後続をぶっち切ってゴールを駆け抜けた大山千広がピットに凱旋してくる。
彼女を待ち受けるのは、福岡支部の先輩選手たち。ピットの最前列にいる日高逸子が大声で叫ぶ。
「01だよ! 01!」
取り陸に上がった大山千広は川野芽唯とハイタッチ。その後、強く抱き合って喜びを噛みしめていた。
若手選手のそばには、地元の先輩選手が付いて相談に乗ることが多い。今回の優出選手でいえば、遠藤エミには香川素子が付いていたし、松本晶恵は土屋千明と一緒にいた。
大山のそばにいたのは川野芽唯だ。初日から最終日まで、この2人が一緒にいる場面を何度も見た。初のレディースチャンピオンで、超抜モーターを引いた緊張感。それを川野が和らげていた。聞くところによると、前節の唐津ヴィーナスでも大山は川野の世話になっていたという。
「川野さんに優勝を見せたいなと思って走りました」
レース後の記者会見で大山は語った。自分のためだけでなく、人のためにという意識を背負うことができる人間は強くなる。
大山が選手になったときの目標は「女子ナンバーワン」。デビューからわずか4年、最年少記録で目標を達成してしまった。
しかも予選の5連勝はすべてのレースで歴代女王を撃破していくという凄まじい内容。さらに準優勝戦ではレジェンド日高逸子と、SGにもっとも近い女子レーサーの一人である小野生奈、福岡支部の二人の女王を完封してみせた。優勝戦も田口節子に加えて、冬の女王(クイクラ覇者)松本晶恵と遠藤エミを寄せ付けず、コンマ01のスタートタイミングで勝利。少年マンガのような胸アツの展開で、女子ナンバーワンの座に一気に駆け上がった。

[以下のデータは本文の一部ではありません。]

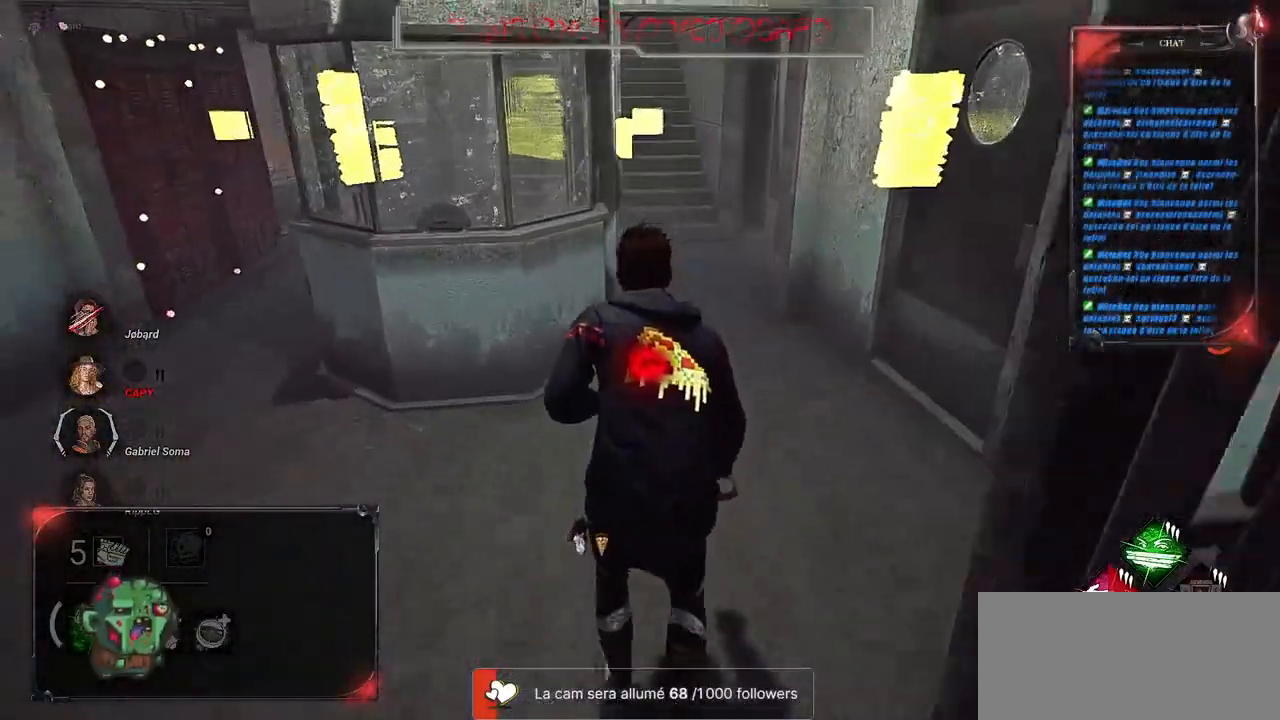
{"keys": ["shift", "z"], "mouse": [], "events": []}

選手としての目標を早々と達成してしまった大山はこれからどうするのか。じつは、すでに次の目標を見つけているようだ。
「(レディチャンを)獲ったらクラシックに行けると意識していました。自分で走れるようにならないとレベルアップしないので」
すでにSGは経験済だが、オールスターはファン投票による出場。必ずしも出場と実力がイコールではない。自力で権利を取ってSGへ行かないと、レベルアップすることはできないと、自分に言い聞かせている。
「まだSGは行って勉強するとしか考えていないです」
とは言うものの、ものすごいスピードで女子戦では成長したのだ。男子のトップクラスに交じって戦っていけば、さらなる成長は可能だろう。

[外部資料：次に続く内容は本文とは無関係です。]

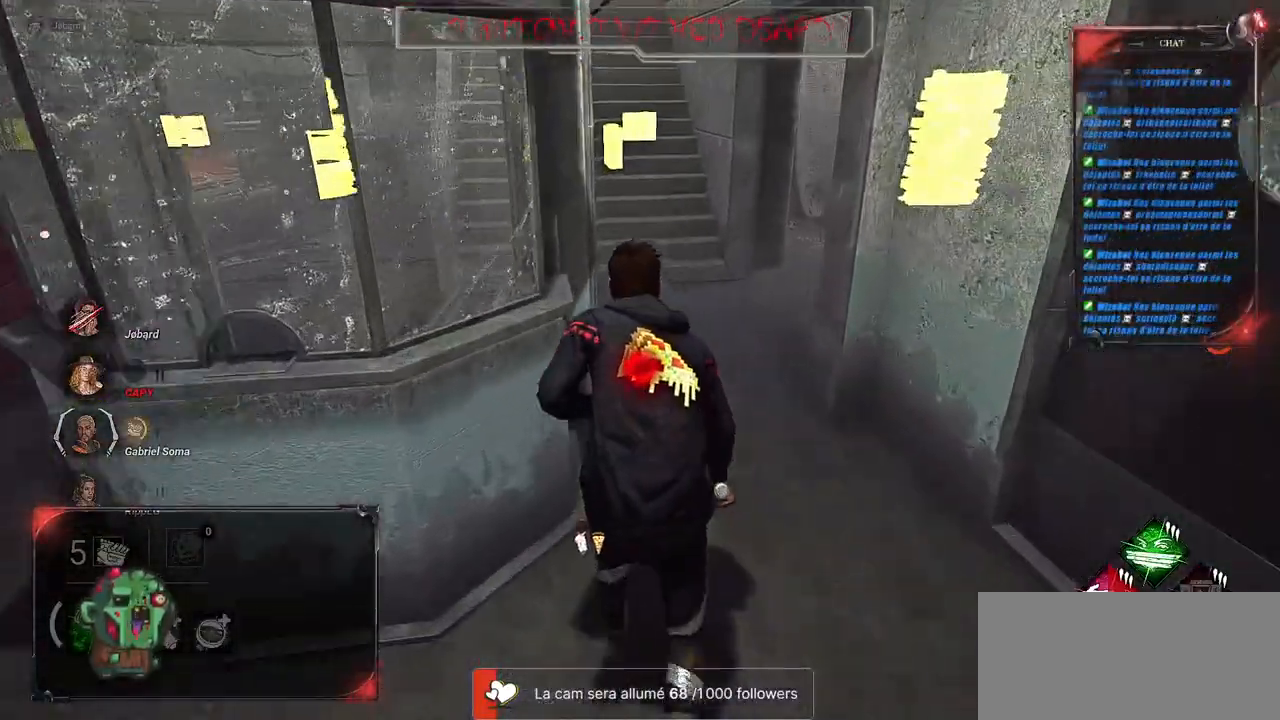
{"keys": ["shift", "z"], "mouse": [], "events": []}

「これからはSGで活躍できるようレベルアップしていきたいです」
8月末にはメモリアルの出場が決まっている。これで来年のクラシックも確定した。このまま賞金を積み重ねていけばグランプリシリーズにも出られるだろう。
23歳6か月、令和初の女王の伸びシロは無限大だ。
千広物語。第1章は完結した。しかし間もなく第2章の幕が開く。
大山千広の戦いはこれからだ!
【水神祭】
テレビの優勝インタビュー、記者会見、優勝選手表彰などを終え、9時30分ごろに大山はピットへ帰還。

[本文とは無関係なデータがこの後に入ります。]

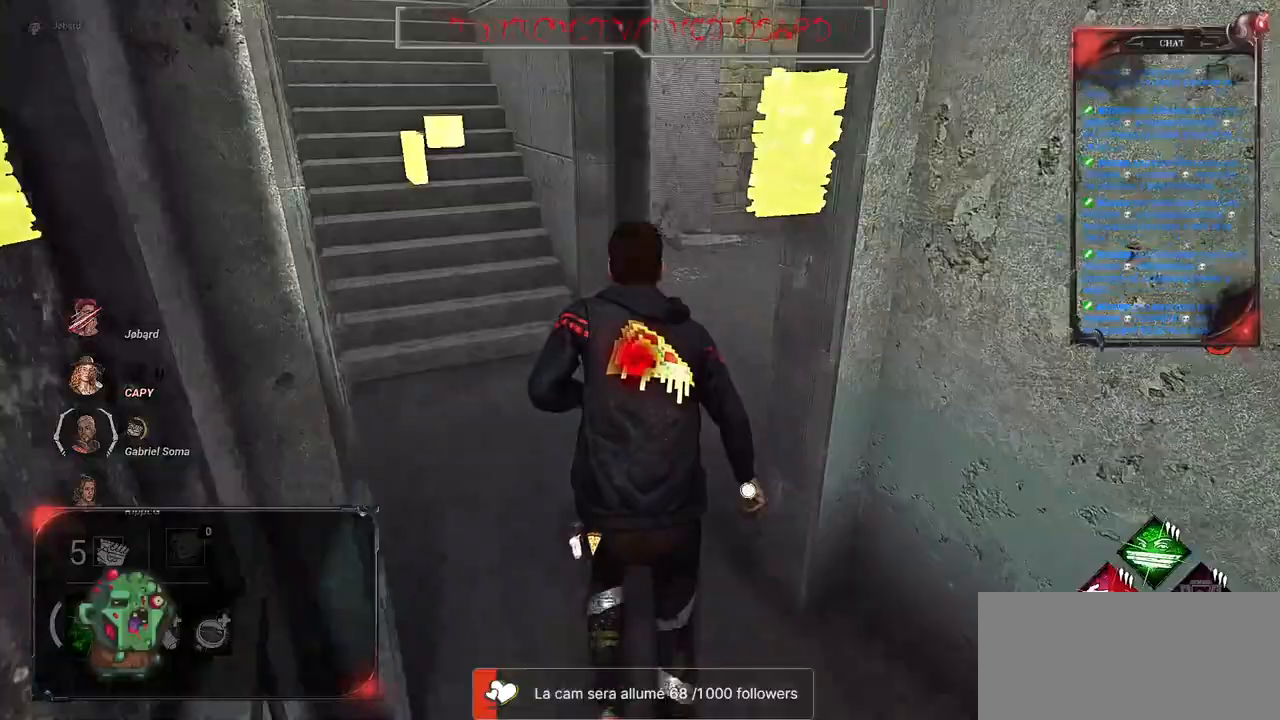
{"keys": ["shift", "z"], "mouse": [], "events": []}
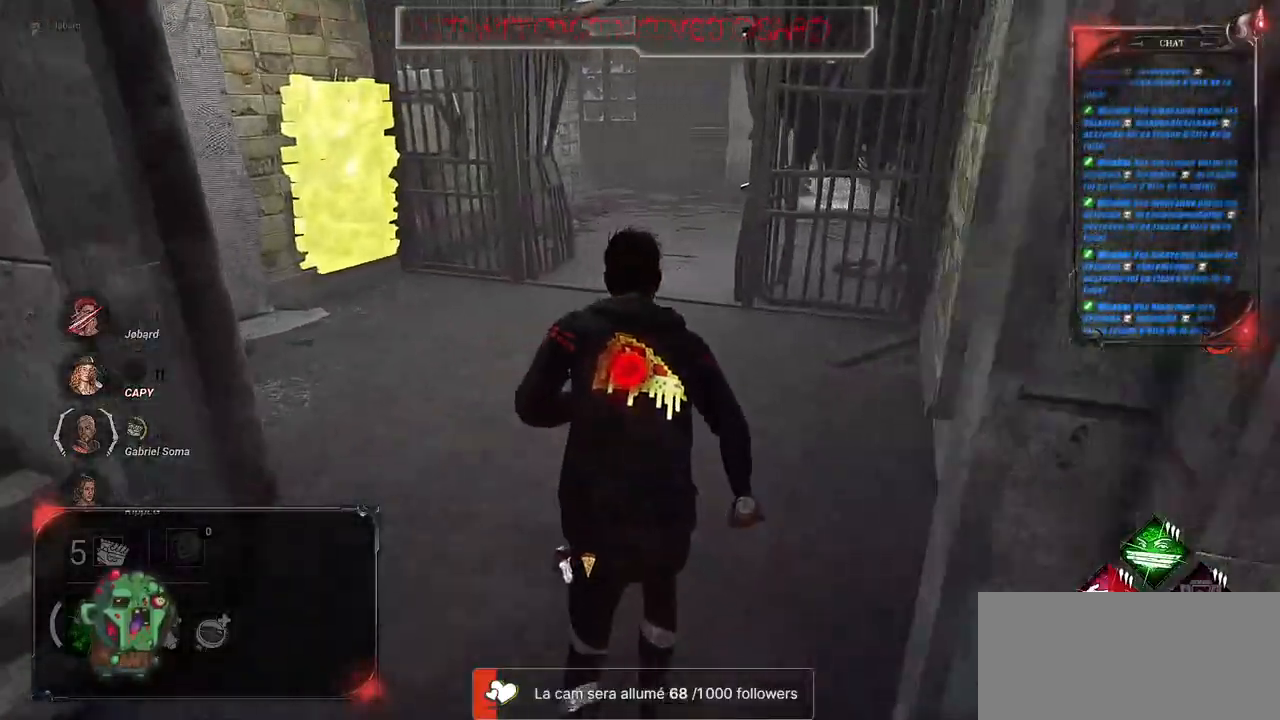
{"keys": ["shift", "z"], "mouse": [], "events": []}
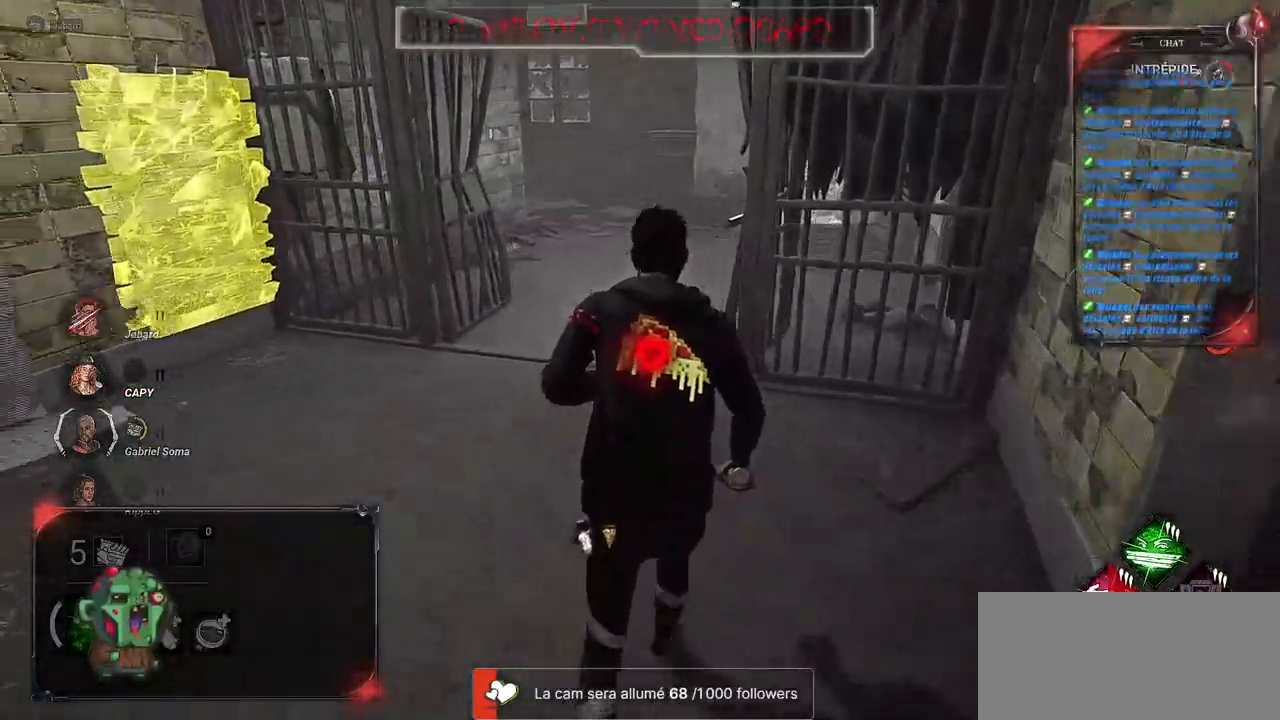
{"keys": ["shift", "z"], "mouse": [], "events": []}
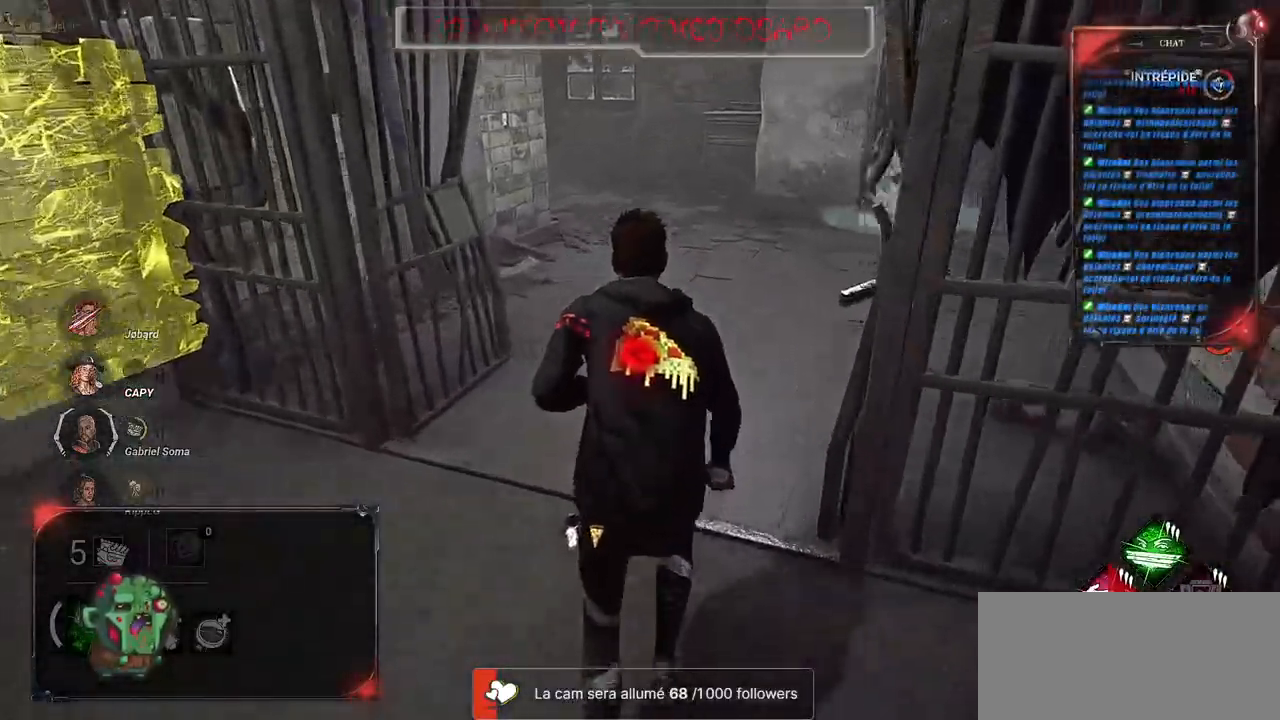
{"keys": ["shift", "z"], "mouse": [], "events": []}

令和初の女王を待っていた福岡支部の選手たちに胴上げされ、そのままの勢いで水面へドボン(黒須田編集長は『ホークス優勝おめでとうスタイル』よ名付けておりました)。
女王を投げ入れた後は、胴上げしていた選手たちも次々とダイブ(これ何人いるんだ!?)。華やかで賑やかな大会だった蒲郡レディチャンは、まさに賑やかなうちに幕を閉じた。